## ОПИСАНИЕ ЗАДАНИЯ
Подхватите очерк об ивенецкой организации Союза поляков и продолжите его сразу после последней фразы.

## ВЫБРАННЫЙ ОТРЫВОК

+---+

Поскольку Тереза Соболь в последние дни дала дюжину интервью многочисленным мировым СМИ, то я решил съездить в Ивенец и переговорить на эту тему с обычными людьми. По–моему, они тоже имеют право высказать свое мнение.


А выводы пусть делают читатели!


Не сразу решился воспроизвести в публикации слова, которыми встретила меня Алиция Гиляровна Абрамович. Много в них личного, эмоционального. Но позже не раз слышал аналогичное от других людей.


— Понимаете, пани Тереза (Тереза Соболь, которую недавно собрание ивенецкой организации Союза поляков на Беларуси отстранило от руководства. — Прим. авт.) с мужем в советские времена учителями были. Оба партийные. Причем убежденные коммунисты. Бывало, супруг ее крестики с детей в школе срывал. А теперь они что, самые поляки из всех нас?..


Что ж, время идет. Многое меняется. В том числе взгляды и убеждения. Если это искреннее переосмысление ценностей, люди его понимают. Быть может, именно поэтому Терезе Михайловне Соболь и доверили ивенчане должность «прэзэса» ивенецких поляков.


Начиналось все лет 15 назад. Алиция Абрамович тогда заменяла заболевшую повариху местных ксендзов. Мало–помалу вокруг стали собираться люди. Организовался хор. Со временем возникла идея как–то узаконить импровизированные собрания. Возглавить ивенецкую ячейку Союза поляков предложили Т.Соболь.


— Она поначалу не очень заинтересованно к этому отнеслась. Но мы обещали ей помогать, — вспоминает Алиция Абрамович.


Людей стало приходить все больше. Что, впрочем, неудивительно для пятитысячного Ивенца, в котором проживает немало католиков. Естественно, возникла проблема: где собираться? Подходящих помещений в поселке не было. Разве что полуразрушенное здание местного универмага.


— Тогда и приехали люди из Гродно. Предложили помочь выкупить это здание, сделать в нем ремонт. Так и сделали. На то время мы уже несколько лет собирались где получится, — продолжает собеседница. — Хором пели польские песни, делились новостями.

+---+

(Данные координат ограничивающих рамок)

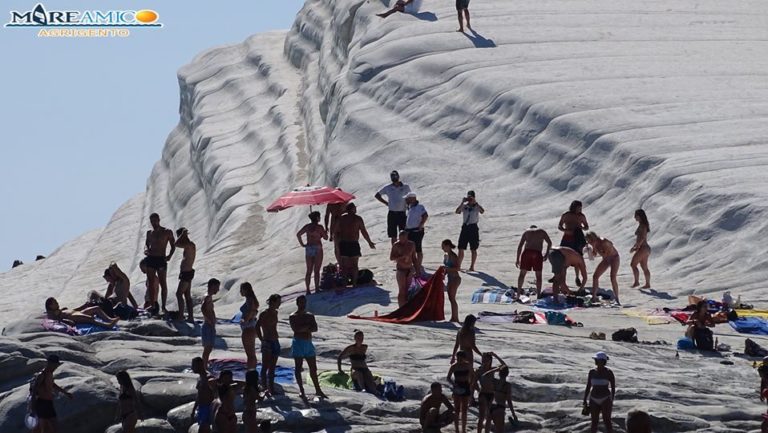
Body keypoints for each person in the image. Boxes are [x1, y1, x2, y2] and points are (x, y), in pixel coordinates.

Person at [289, 295, 327, 400]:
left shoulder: (310, 315)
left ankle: (318, 390)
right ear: (297, 303)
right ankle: (301, 390)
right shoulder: (293, 316)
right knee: (298, 367)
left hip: (308, 342)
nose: (302, 304)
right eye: (300, 302)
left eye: (304, 302)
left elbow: (315, 328)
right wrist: (307, 327)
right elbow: (296, 329)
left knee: (313, 368)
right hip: (298, 342)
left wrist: (304, 328)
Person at [334, 203, 376, 288]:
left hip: (344, 243)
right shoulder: (358, 219)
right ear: (353, 209)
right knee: (355, 265)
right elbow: (363, 231)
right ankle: (354, 283)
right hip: (353, 243)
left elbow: (336, 232)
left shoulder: (342, 219)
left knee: (345, 266)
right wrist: (369, 242)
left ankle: (345, 283)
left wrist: (337, 245)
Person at [30, 355, 72, 433]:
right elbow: (34, 392)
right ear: (49, 363)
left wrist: (66, 393)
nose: (56, 367)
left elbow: (52, 384)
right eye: (55, 365)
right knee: (41, 429)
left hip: (48, 404)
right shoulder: (41, 375)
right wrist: (32, 410)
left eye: (57, 365)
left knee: (53, 428)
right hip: (41, 404)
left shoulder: (50, 374)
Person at [144, 213, 176, 313]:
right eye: (152, 221)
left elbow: (173, 245)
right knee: (151, 283)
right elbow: (146, 244)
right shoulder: (149, 233)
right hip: (151, 258)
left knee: (163, 283)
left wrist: (170, 255)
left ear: (159, 219)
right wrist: (146, 250)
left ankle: (163, 306)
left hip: (161, 259)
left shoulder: (167, 232)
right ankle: (153, 305)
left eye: (155, 220)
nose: (153, 223)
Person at [337, 330, 379, 395]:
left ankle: (374, 390)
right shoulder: (351, 348)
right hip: (355, 369)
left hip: (365, 368)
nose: (360, 339)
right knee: (359, 373)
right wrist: (340, 369)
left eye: (362, 337)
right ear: (355, 338)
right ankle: (363, 388)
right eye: (358, 338)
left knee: (369, 375)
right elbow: (340, 357)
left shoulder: (364, 347)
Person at [375, 170, 412, 244]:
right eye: (392, 176)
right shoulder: (388, 187)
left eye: (395, 176)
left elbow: (409, 197)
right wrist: (386, 203)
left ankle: (404, 249)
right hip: (392, 213)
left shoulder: (405, 187)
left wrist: (409, 206)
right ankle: (395, 250)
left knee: (404, 233)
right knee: (393, 234)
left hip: (402, 213)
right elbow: (377, 195)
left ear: (398, 176)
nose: (394, 177)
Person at [584, 231, 621, 305]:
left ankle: (617, 298)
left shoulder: (603, 241)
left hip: (614, 258)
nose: (589, 243)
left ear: (593, 239)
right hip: (606, 259)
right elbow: (594, 256)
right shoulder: (594, 244)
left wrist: (595, 247)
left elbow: (606, 252)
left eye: (589, 241)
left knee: (613, 277)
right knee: (595, 276)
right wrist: (590, 251)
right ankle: (594, 297)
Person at [515, 226, 552, 298]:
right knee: (538, 276)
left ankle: (518, 294)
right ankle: (538, 295)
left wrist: (517, 259)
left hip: (527, 253)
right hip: (537, 253)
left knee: (522, 274)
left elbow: (520, 246)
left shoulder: (526, 231)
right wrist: (547, 254)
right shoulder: (542, 231)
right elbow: (549, 243)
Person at [583, 351, 616, 433]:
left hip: (605, 398)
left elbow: (613, 387)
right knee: (594, 422)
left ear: (603, 361)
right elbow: (588, 386)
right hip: (593, 398)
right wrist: (585, 399)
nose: (596, 362)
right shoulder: (592, 372)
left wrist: (612, 399)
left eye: (597, 360)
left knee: (607, 421)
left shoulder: (609, 372)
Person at [297, 211, 328, 294]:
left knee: (309, 270)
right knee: (316, 270)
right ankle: (317, 288)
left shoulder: (307, 227)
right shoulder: (319, 227)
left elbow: (298, 234)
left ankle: (307, 290)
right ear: (317, 218)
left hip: (309, 248)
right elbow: (326, 238)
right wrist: (324, 233)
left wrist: (302, 244)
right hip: (317, 247)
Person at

+---+

## ОТВЕТ К ЗАДАНИЮ
Маленький хор вырос в фольклорный коллектив с названием «Крэсавянка». Название придумала Соболь.


— Неужели ничто не кольнуло? — останавливаю я рассказ.


— Да как–то не подумали об этом. Кто ж всю историю теперь помнит–то? Да и между собой когда говорили, название ансамбля звучало как «Красавянка». Звучно...


Местные увлеклись новым делом. Начались поездки на концерты и фестивали. Гастрольная жизнь увлекает, успех вдохновляет. И теперь уже попробуй разберись, когда от танцев перешли на политику?


Состав «Крэсавянки» Т.Соболь определяла лично. Кого взять на очередной выезд — кого нет. Со временем определились и общие правила: при выезде в Польшу самостоятельно ни с кем не общаться. Лишних вопросов не задавать. Все, особенно финансовые дела, держать в секрете.


— Стыдно бывало, когда на фестивали съезжались люди из Львова, Вильнюса, других мест. А мы на самых плохих автобусах. Это потом узнали, что все оплачивает принимающая сторона. На нас, получается, экономили...


Но до поры на бытовые неудобства внимание не обращали.


— Ездили — и хорошо. Публика принимает — нам в радость.


Но ропот в коллективе нарастал.


— Она нам давала чистый лист бумаги — расписывайтесь. Деньги выдавала позже. Сколько поставит — столько и будет, — вспоминает пани Алиция. — А когда люди стали понимать, что здесь не все чисто, начали из ансамбля уходить...


«Крэсавянка» несколько раз разваливалась и собиралась снова. А для Абрамович она закрылась после того, как на очередном выезде она неосторожно пообщалась с несколькими, как оказалось, важными польскими персонами.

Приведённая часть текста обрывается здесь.